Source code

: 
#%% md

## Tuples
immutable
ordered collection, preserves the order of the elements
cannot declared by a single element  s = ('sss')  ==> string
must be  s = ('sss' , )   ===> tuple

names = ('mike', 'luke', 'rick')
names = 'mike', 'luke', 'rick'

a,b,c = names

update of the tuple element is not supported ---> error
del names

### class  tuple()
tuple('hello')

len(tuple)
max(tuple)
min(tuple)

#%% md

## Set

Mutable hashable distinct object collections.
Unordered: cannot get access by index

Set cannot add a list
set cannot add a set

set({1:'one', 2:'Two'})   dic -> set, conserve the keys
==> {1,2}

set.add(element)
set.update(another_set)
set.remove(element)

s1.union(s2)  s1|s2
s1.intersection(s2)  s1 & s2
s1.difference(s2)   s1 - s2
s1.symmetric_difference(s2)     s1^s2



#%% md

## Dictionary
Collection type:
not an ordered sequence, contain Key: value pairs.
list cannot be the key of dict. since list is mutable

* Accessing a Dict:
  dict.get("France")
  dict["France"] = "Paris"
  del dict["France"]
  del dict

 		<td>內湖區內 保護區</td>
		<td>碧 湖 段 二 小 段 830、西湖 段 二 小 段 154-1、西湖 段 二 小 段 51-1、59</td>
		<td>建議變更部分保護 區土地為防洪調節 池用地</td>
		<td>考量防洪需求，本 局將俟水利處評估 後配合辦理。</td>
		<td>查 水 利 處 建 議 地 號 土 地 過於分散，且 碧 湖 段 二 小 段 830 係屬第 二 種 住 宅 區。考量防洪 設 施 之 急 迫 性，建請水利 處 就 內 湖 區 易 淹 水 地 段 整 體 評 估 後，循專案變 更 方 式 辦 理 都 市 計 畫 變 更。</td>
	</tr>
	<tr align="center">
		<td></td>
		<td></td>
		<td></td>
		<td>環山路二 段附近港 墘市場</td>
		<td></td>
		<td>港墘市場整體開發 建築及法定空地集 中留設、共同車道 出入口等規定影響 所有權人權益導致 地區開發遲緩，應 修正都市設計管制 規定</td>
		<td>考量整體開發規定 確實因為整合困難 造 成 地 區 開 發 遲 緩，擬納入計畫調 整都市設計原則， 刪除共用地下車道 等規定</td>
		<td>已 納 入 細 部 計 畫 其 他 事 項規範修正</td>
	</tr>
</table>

________________

* **Exercise objective**
Reproduce the whole listing verbatim.

* **Response for this exercise**
Source code

: 
#%% md

## Tuples
immutable
ordered collection, preserves the order of the elements
cannot declared by a single element  s = ('sss')  ==> string
must be  s = ('sss' , )   ===> tuple

names = ('mike', 'luke', 'rick')
names = 'mike', 'luke', 'rick'

a,b,c = names

update of the tuple element is not supported ---> error
del names

### class  tuple()
tuple('hello')

len(tuple)
max(tuple)
min(tuple)

#%% md

## Set

Mutable hashable distinct object collections.
Unordered: cannot get access by index

Set cannot add a list
set cannot add a set

set({1:'one', 2:'Two'})   dic -> set, conserve the keys
==> {1,2}

set.add(element)
set.update(another_set)
set.remove(element)

s1.union(s2)  s1|s2
s1.intersection(s2)  s1 & s2
s1.difference(s2)   s1 - s2
s1.symmetric_difference(s2)     s1^s2



#%% md

## Dictionary
Collection type:
not an ordered sequence, contain Key: value pairs.
list cannot be the key of dict. since list is mutable

* Accessing a Dict:
  dict.get("France")
  dict["France"] = "Paris"
  del dict["France"]
  del dict

 		<td>內湖區內 保護區</td>
		<td>碧 湖 段 二 小 段 830、西湖 段 二 小 段 154-1、西湖 段 二 小 段 51-1、59</td>
		<td>建議變更部分保護 區土地為防洪調節 池用地</td>
		<td>考量防洪需求，本 局將俟水利處評估 後配合辦理。</td>
		<td>查 水 利 處 建 議 地 號 土 地 過於分散，且 碧 湖 段 二 小 段 830 係屬第 二 種 住 宅 區。考量防洪 設 施 之 急 迫 性，建請水利 處 就 內 湖 區 易 淹 水 地 段 整 體 評 估 後，循專案變 更 方 式 辦 理 都 市 計 畫 變 更。</td>
	</tr>
	<tr align="center">
		<td></td>
		<td></td>
		<td></td>
		<td>環山路二 段附近港 墘市場</td>
		<td></td>
		<td>港墘市場整體開發 建築及法定空地集 中留設、共同車道 出入口等規定影響 所有權人權益導致 地區開發遲緩，應 修正都市設計管制 規定</td>
		<td>考量整體開發規定 確實因為整合困難 造 成 地 區 開 發 遲 緩，擬納入計畫調 整都市設計原則， 刪除共用地下車道 等規定</td>
		<td>已 納 入 細 部 計 畫 其 他 事 項規範修正</td>
	</tr>
</table>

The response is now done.